What this task involves: Format the data, from its beginning through the line containing "provided to them", as a JSON list of strings with one string per line and no blank lines.

***** Records for this task *****

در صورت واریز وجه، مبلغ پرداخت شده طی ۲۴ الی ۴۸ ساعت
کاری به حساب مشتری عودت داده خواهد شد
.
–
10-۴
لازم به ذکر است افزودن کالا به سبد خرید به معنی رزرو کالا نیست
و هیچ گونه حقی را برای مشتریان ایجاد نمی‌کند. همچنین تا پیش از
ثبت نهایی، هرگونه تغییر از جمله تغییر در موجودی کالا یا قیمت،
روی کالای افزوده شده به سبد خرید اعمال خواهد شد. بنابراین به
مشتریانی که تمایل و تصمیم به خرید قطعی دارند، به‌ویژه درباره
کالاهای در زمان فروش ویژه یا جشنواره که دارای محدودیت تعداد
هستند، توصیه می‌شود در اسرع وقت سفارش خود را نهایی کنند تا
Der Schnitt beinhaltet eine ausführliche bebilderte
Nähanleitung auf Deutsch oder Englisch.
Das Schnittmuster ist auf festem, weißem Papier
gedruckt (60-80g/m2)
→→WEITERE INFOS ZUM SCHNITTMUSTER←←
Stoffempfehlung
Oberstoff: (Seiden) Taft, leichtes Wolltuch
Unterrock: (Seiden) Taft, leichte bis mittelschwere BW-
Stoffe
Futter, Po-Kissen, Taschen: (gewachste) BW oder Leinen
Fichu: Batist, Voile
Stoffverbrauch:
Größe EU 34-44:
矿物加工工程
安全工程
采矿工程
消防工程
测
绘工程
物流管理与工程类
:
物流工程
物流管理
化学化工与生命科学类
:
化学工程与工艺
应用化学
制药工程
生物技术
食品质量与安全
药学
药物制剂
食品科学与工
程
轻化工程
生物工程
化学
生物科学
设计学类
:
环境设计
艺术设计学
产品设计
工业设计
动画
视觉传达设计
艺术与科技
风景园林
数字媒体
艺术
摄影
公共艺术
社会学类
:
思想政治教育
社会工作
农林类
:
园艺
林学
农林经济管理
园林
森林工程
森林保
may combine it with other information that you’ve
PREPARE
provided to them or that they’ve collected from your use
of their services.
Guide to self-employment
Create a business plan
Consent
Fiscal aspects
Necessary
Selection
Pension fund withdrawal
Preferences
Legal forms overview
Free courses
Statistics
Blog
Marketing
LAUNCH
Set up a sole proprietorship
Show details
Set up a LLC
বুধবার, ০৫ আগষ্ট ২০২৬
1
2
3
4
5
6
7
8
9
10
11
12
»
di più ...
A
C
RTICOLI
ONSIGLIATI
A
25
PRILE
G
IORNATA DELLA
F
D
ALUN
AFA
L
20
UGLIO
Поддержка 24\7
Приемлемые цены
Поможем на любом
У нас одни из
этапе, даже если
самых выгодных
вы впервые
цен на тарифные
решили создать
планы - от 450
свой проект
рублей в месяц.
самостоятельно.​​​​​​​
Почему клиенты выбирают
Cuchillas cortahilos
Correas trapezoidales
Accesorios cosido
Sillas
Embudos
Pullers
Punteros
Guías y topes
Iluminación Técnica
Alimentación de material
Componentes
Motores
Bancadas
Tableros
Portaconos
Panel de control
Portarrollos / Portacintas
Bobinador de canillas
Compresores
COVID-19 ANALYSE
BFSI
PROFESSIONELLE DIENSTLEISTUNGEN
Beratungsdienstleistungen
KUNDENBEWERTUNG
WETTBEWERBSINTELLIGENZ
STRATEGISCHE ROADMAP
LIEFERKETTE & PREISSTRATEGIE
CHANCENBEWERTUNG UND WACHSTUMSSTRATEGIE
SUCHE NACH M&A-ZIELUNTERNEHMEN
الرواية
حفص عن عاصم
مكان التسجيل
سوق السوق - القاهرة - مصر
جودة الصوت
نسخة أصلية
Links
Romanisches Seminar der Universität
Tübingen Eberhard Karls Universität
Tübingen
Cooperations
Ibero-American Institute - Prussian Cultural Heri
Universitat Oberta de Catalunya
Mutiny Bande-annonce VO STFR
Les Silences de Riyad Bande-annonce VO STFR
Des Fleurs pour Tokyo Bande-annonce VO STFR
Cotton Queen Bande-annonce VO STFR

*****

Reply:
[
  "در صورت واریز وجه، مبلغ پرداخت شده طی ۲۴ الی ۴۸ ساعت",
  "کاری به حساب مشتری عودت داده خواهد شد",
  ".",
  "–",
  "10-۴",
  "لازم به ذکر است افزودن کالا به سبد خرید به معنی رزرو کالا نیست",
  "و هیچ گونه حقی را برای مشتریان ایجاد نمی‌کند. همچنین تا پیش از",
  "ثبت نهایی، هرگونه تغییر از جمله تغییر در موجودی کالا یا قیمت،",
  "روی کالای افزوده شده به سبد خرید اعمال خواهد شد. بنابراین به",
  "مشتریانی که تمایل و تصمیم به خرید قطعی دارند، به‌ویژه درباره",
  "کالاهای در زمان فروش ویژه یا جشنواره که دارای محدودیت تعداد",
  "هستند، توصیه می‌شود در اسرع وقت سفارش خود را نهایی کنند تا",
  "Der Schnitt beinhaltet eine ausführliche bebilderte",
  "Nähanleitung auf Deutsch oder Englisch.",
  "Das Schnittmuster ist auf festem, weißem Papier",
  "gedruckt (60-80g/m2)",
  "→→WEITERE INFOS ZUM SCHNITTMUSTER←←",
  "Stoffempfehlung",
  "Oberstoff: (Seiden) Taft, leichtes Wolltuch",
  "Unterrock: (Seiden) Taft, leichte bis mittelschwere BW-",
  "Stoffe",
  "Futter, Po-Kissen, Taschen: (gewachste) BW oder Leinen",
  "Fichu: Batist, Voile",
  "Stoffverbrauch:",
  "Größe EU 34-44:",
  "矿物加工工程",
  "安全工程",
  "采矿工程",
  "消防工程",
  "测",
  "绘工程",
  "物流管理与工程类",
  ":",
  "物流工程",
  "物流管理",
  "化学化工与生命科学类",
  ":",
  "化学工程与工艺",
  "应用化学",
  "制药工程",
  "生物技术",
  "食品质量与安全",
  "药学",
  "药物制剂",
  "食品科学与工",
  "程",
  "轻化工程",
  "生物工程",
  "化学",
  "生物科学",
  "设计学类",
  ":",
  "环境设计",
  "艺术设计学",
  "产品设计",
  "工业设计",
  "动画",
  "视觉传达设计",
  "艺术与科技",
  "风景园林",
  "数字媒体",
  "艺术",
  "摄影",
  "公共艺术",
  "社会学类",
  ":",
  "思想政治教育",
  "社会工作",
  "农林类",
  ":",
  "园艺",
  "林学",
  "农林经济管理",
  "园林",
  "森林工程",
  "森林保",
  "may combine it with other information that you’ve",
  "PREPARE",
  "provided to them or that they’ve collected from your use"
]